## Directive
Copy the records from the line with "What is the" through the end of the records, leaving out the pictures.
-- Dataset content follows --
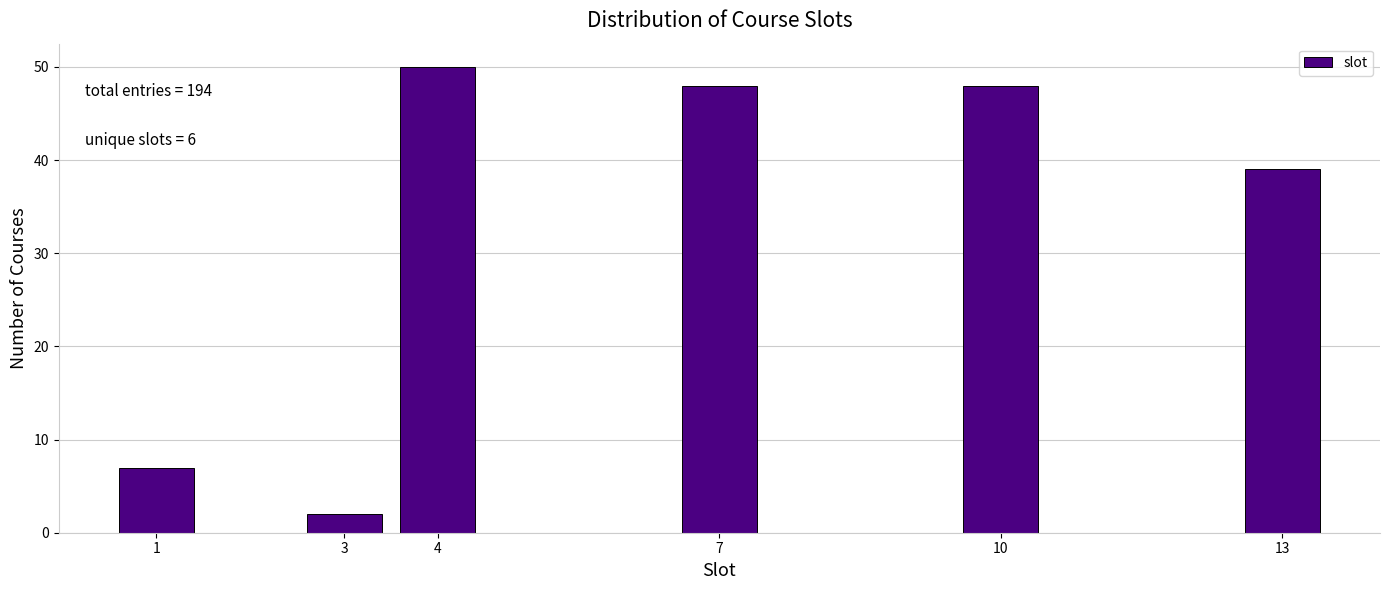

Reading right to left, extract all data points from this chart.

13=39	10=48	7=48	4=50	3=2	1=7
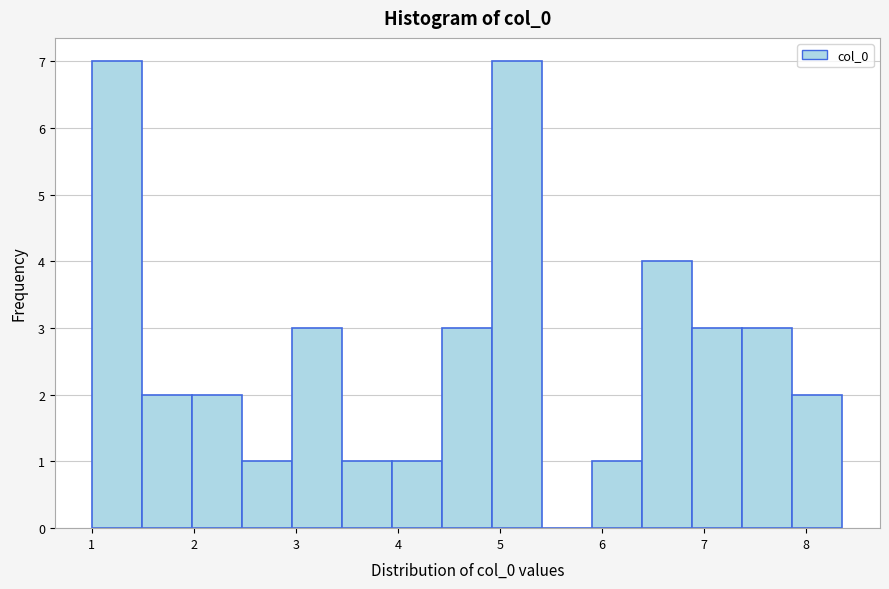

Reading left to right, list every bar in this chart as the range it spans on the x-axis followed by its height. Neither the bar edges nor the heights are printed on the chart, so give them approximately, as read against the axes.

1.0 to 1.5: 7
1.5 to 2.0: 2
2.0 to 2.5: 2
2.5 to 3.0: 1
3.0 to 3.5: 3
3.5 to 3.9: 1
3.9 to 4.4: 1
4.4 to 4.9: 3
4.9 to 5.4: 7
5.4 to 5.9: 0
5.9 to 6.4: 1
6.4 to 6.9: 4
6.9 to 7.4: 3
7.4 to 7.9: 3
7.9 to 8.4: 2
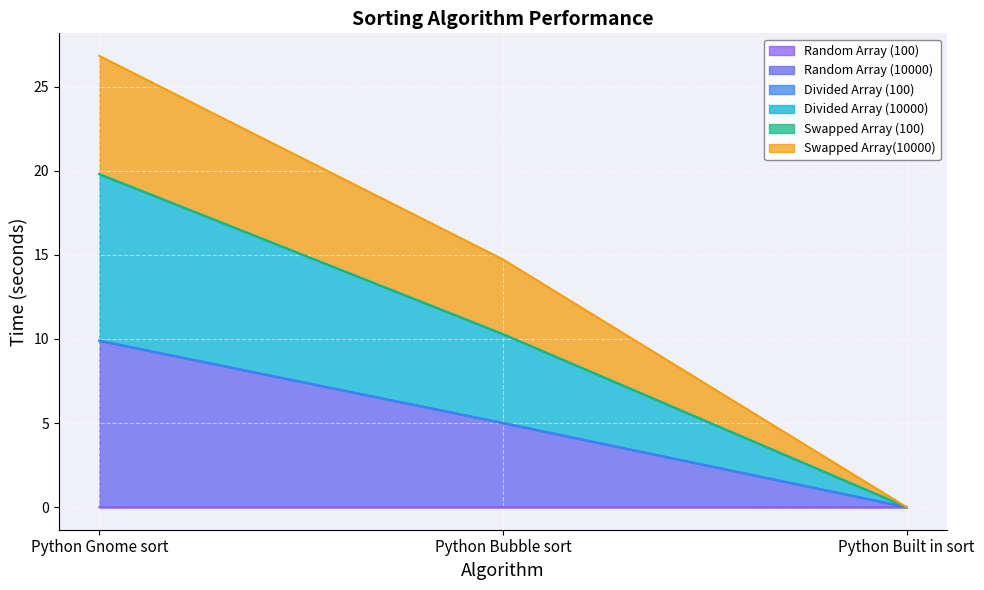

What is the spread (max minus min) of values at Python Gnome sort?

26.8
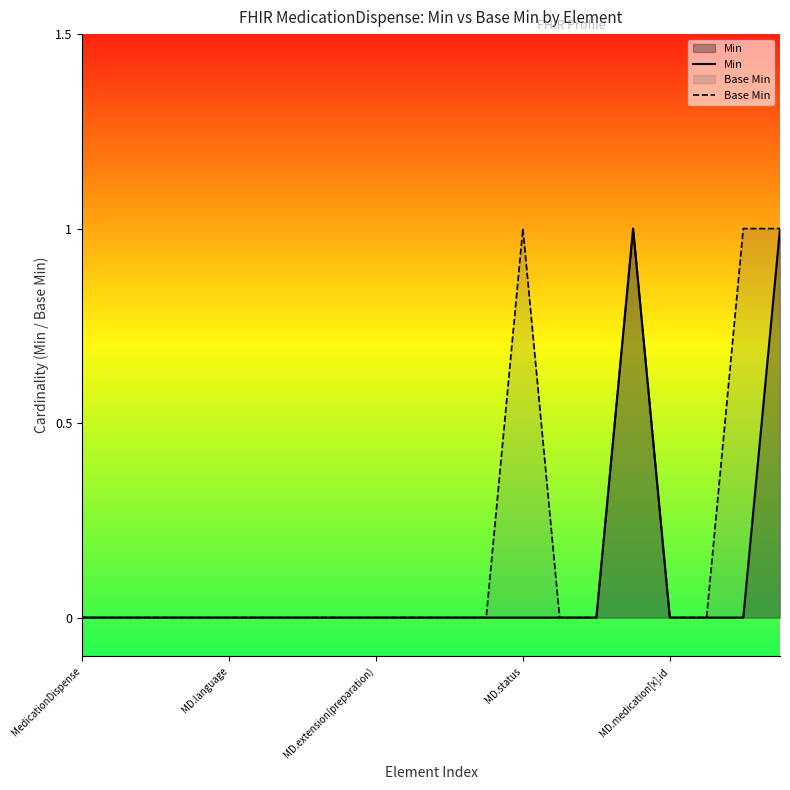

List the series in order of their peak value, lowest first.

Min, Base Min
-- Dataset content concluded --
## Your response
What is the spread (max minus min) of values at Python Gnome sort?

26.8

List the series in order of their peak value, lowest first.

Min, Base Min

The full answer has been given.